As a student at the University of Virginia medical school, Cullen Timmons was taking a two-week elective called Advanced Physical Diagnosis last fall when he pressed the circular tip of the stethoscope against his own chest.
He noticed a murmur, a swish after the second beat.
Not normal, he knew. So Cullen asked his instructor and another student to listen.
“I heard this very distinctive sound,” recalled his instructor, Dr. Eugene Corbett. “I didn’t like what I heard.”
Cullen wasn’t worried: A 26-year-old runner who is slim and fit, he told himself it couldn’t be serious.
Cullen was diagnosed with a thoracic aortic aneurysm. This meant there was a dilation of the main blood vessel coming out of his heart.
“The normal aorta is like the diameter of a banana,” said Dr. Irving Kron, who performed open-heart surgery on Cullen two weeks later. “This thing was probably the size of a very large coffee cup.”
Left untreated, Dr. Kron said, “He would have died of this or certainly had a catastrophic problem.” Had Cullen not been in medical school, his condition probably would’ve been left undiagnosed and untreated.
The first sign of a problem arose in August, when the Athens, Ga., native experienced chest pain while on a rotation at a hospital in Atlanta. It was a crushing sensation behind the sternum and up to the jaw.
He considered going to the emergency room, but figured it was an esophageal spasm, or a painful muscle contraction in the esophagus. He listened with his stethoscope, and heard the murmur then, too.
“I knew it wasn’t normal, but I reassured myself: I was young and healthy and nothing could be going wrong,” he said.
With no family history of heart disease, Cullen turned to antacids, which seemed to help. After a couple of days, the pain subsided.
About two months passed with no further symptoms, and it wasn’t until the class with Dr. Corbett that he again contemplated his condition.
When Cullen listened to his heart this time, the murmur “was much, much louder than it had been before,” Cullen said.

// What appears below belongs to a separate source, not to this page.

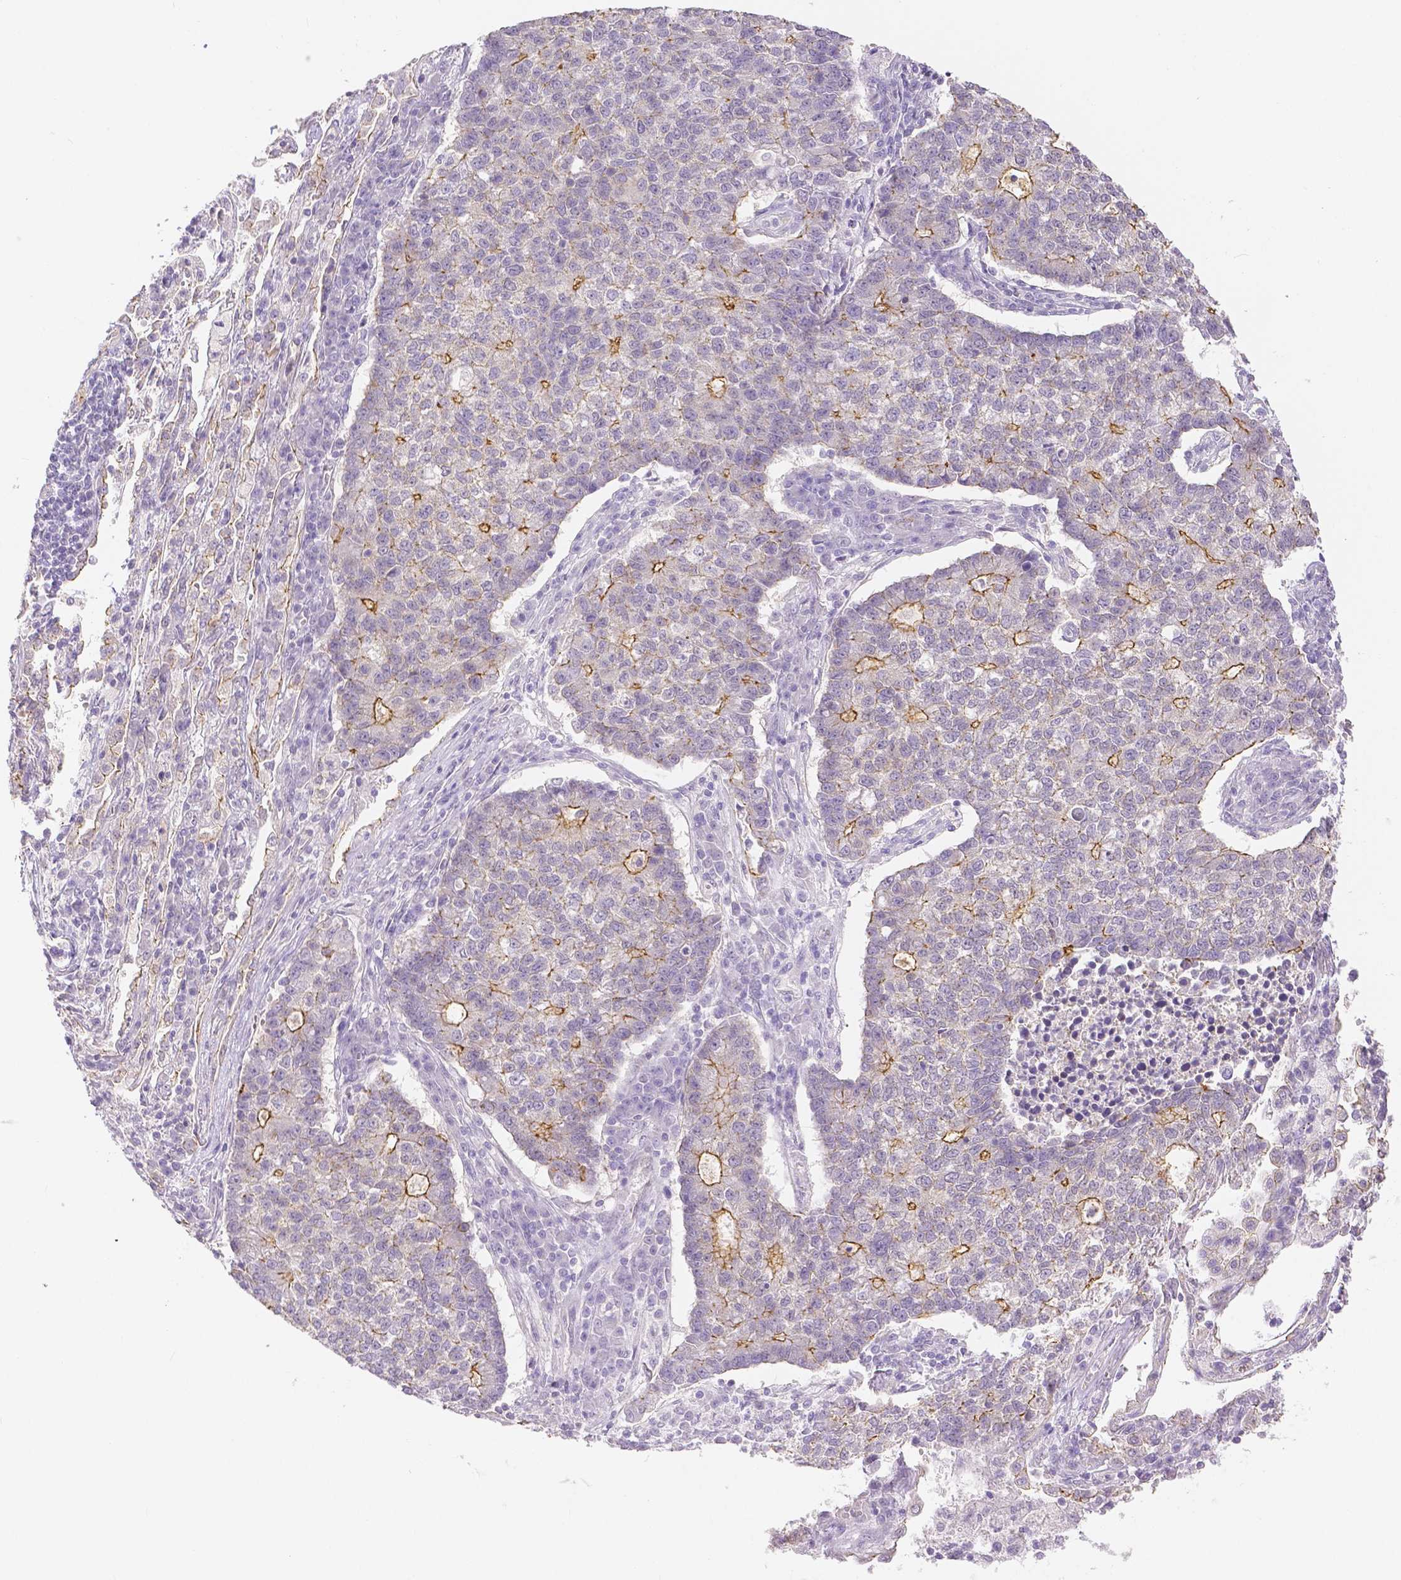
{"staining": {"intensity": "moderate", "quantity": "<25%", "location": "cytoplasmic/membranous"}, "tissue": "lung cancer", "cell_type": "Tumor cells", "image_type": "cancer", "snomed": [{"axis": "morphology", "description": "Adenocarcinoma, NOS"}, {"axis": "topography", "description": "Lung"}], "caption": "Approximately <25% of tumor cells in human lung adenocarcinoma demonstrate moderate cytoplasmic/membranous protein expression as visualized by brown immunohistochemical staining.", "gene": "OCLN", "patient": {"sex": "male", "age": 57}}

He described the volume as rising from a 1 on a scale of 6 to a 3 on a scale of 6.
He discussed his findings with Dr. Corbett and another student; one possibility they considered was aortic regurgitation, which is when the aortic valve doesn’t close quite right and allows blood to flow back into the heart.
Dr. Corbett recommended an echocardiogram. He and U.Va. colleague Dr. Max Luna, a cardiologist, already were planning a teaching session on cardiac murmurs and echocardiography; they bumped up the plan due to the new circumstances.

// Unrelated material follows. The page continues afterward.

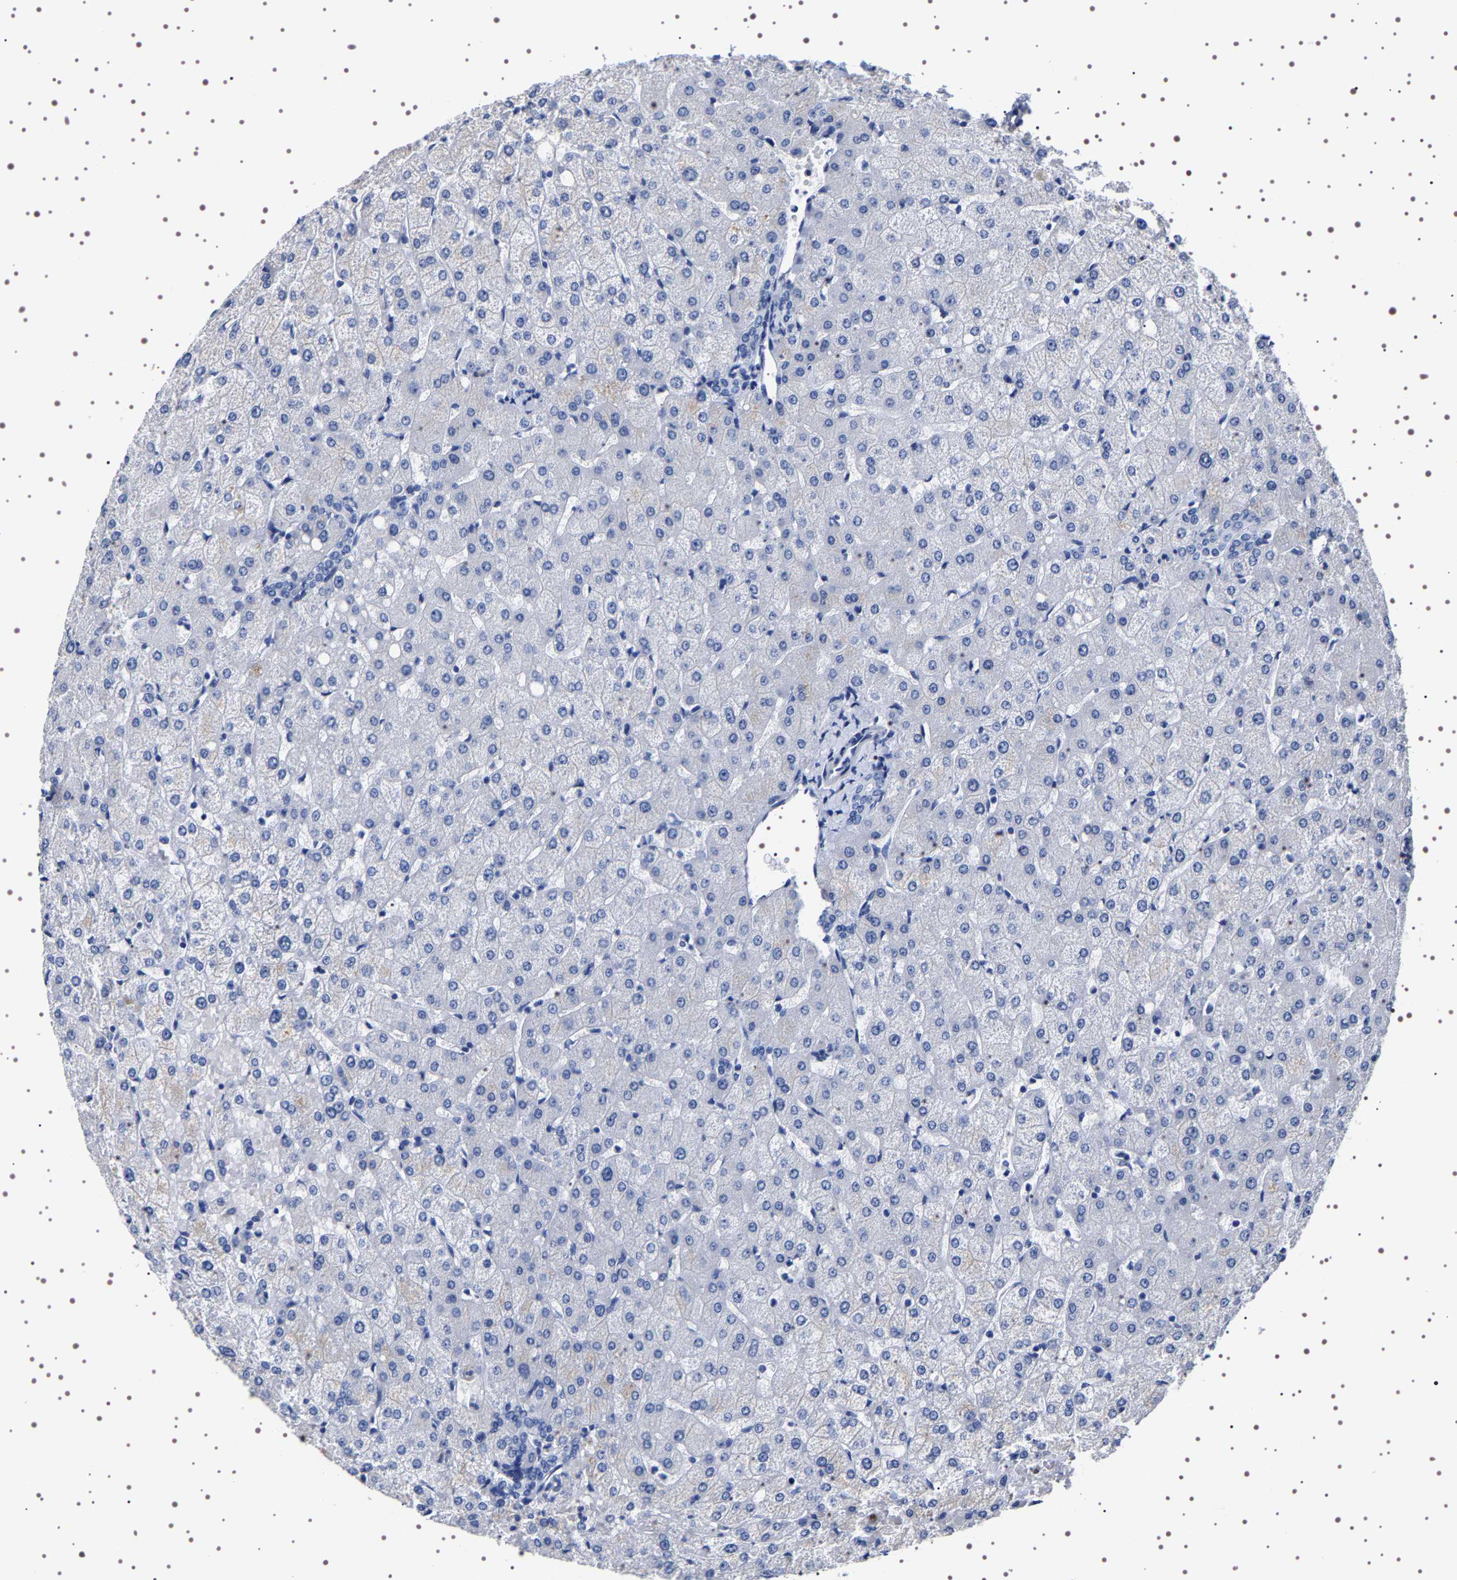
{"staining": {"intensity": "negative", "quantity": "none", "location": "none"}, "tissue": "liver", "cell_type": "Cholangiocytes", "image_type": "normal", "snomed": [{"axis": "morphology", "description": "Normal tissue, NOS"}, {"axis": "topography", "description": "Liver"}], "caption": "Cholangiocytes are negative for brown protein staining in normal liver. The staining was performed using DAB to visualize the protein expression in brown, while the nuclei were stained in blue with hematoxylin (Magnification: 20x).", "gene": "UBQLN3", "patient": {"sex": "female", "age": 54}}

“Usually in a young person we find innocent murmurs,” Dr. Luna said. “So the question was, is this an innocent murmur or a true aortic murmur?”
Cullen, who already had some experience with ultrasound technology, watched the screen and noticeably lost color in his face.
“Dr. Luna, is there something wrong with my aortic root?” Cullen said.
The echocardiogram yielded a diagnosis: thoracic aortic aneurysm.
“Cullen had this very interesting, rare change in his aortic structure that was making his valve become too open and loose,” Dr. Corbett said.
Cullen’s aorta measured 7.2 centimeters; normal for someone his size would be less than 3.5 centimeters, Dr. Luna said.
“This was a tremendous surprise,” Dr. Luna said. “The magnitude of the problem was serious.”
Dr. Luna wondered, “How do I present it to him in the most compassionate and reassuring way, but at the same time be clear of the seriousness of the finding?”
“I saw Cullen’s life changing in a minute, and you could tell he knew it.”
In young people, there are two leading causes of the condition. One is a genetic disorder called Marfan syndrome that affects the body’s connective tissue. The other is a congenital condition in which the aortic valve has two leaflets rather than three, Dr. Kron said.
In Cullen’s case, it has not been determined what caused the aneurysm, his doctors said.
On Nov. 10, Cullen underwent a four-hour operation to repair his aorta. In what is called a “valve-sparing aortic root replacement,” Dr. Kron cut out the portion of the aorta that had ballooned and replaced that section with Dacron, a synthetic material.
Dr. Kron said his prognosis is great: “He should be able to live a normal life.”
Three weeks after the surgery, Cullen started running again.
But some things will never be the same.
“Being the patient is a very humbling experience,” said Cullen, who is preparing for his residency in emergency medicine. “You’re very powerless. I’m used to being in the medical professional role.
“I think it’s completely changed the way I think of patients.”
Barely a week after Cullen’s surgery, Dr. Corbett spotted him in the hospital cafeteria with friends. “I had to go over,” Dr. Corbett said, “and give him a hug.”